## RECORD SET
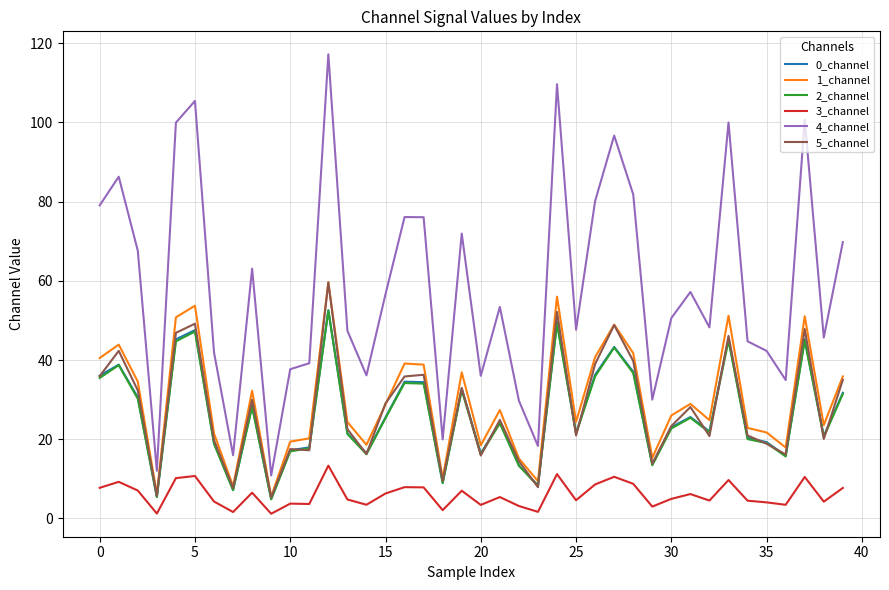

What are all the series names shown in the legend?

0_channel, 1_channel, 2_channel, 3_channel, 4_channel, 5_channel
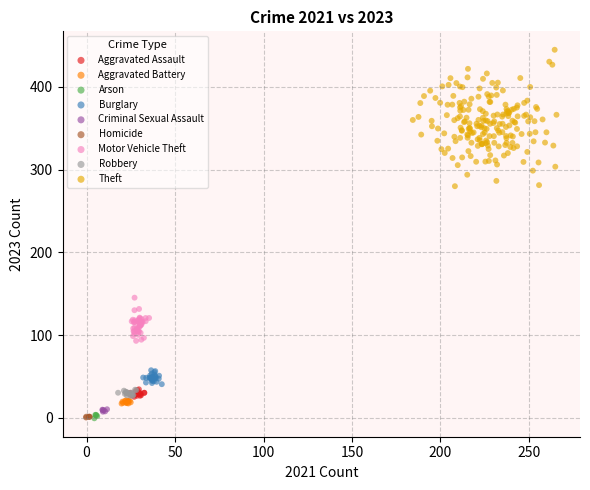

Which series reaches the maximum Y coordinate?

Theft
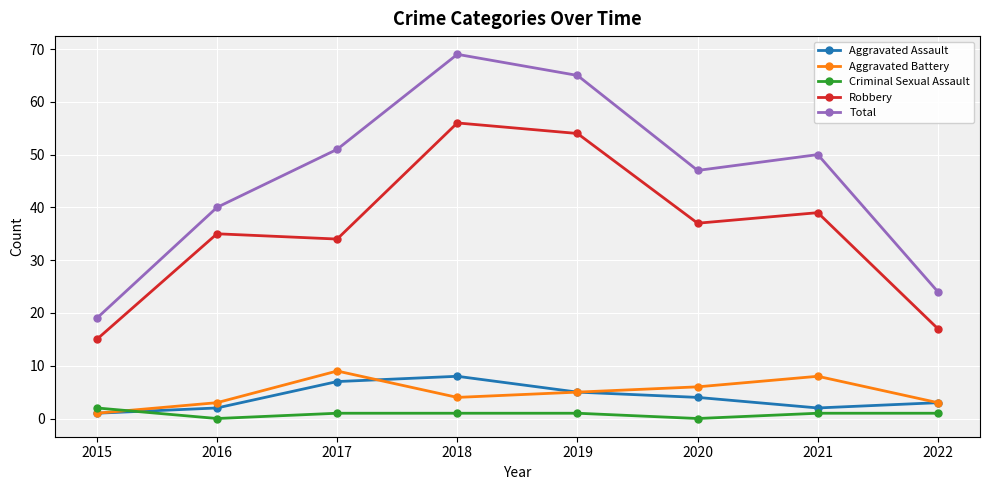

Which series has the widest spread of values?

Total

## WHAT THIS TASK INVOLVES
Rewrite all of the data above, replacing every instance of "series" with "dataset" and leaving everything else unchanged. Omit the pictures.

## RESULT OF THE EXERCISE
What are all the dataset names shown in the legend?

0_channel, 1_channel, 2_channel, 3_channel, 4_channel, 5_channel

Which dataset reaches the maximum Y coordinate?

Theft

Which dataset has the widest spread of values?

Total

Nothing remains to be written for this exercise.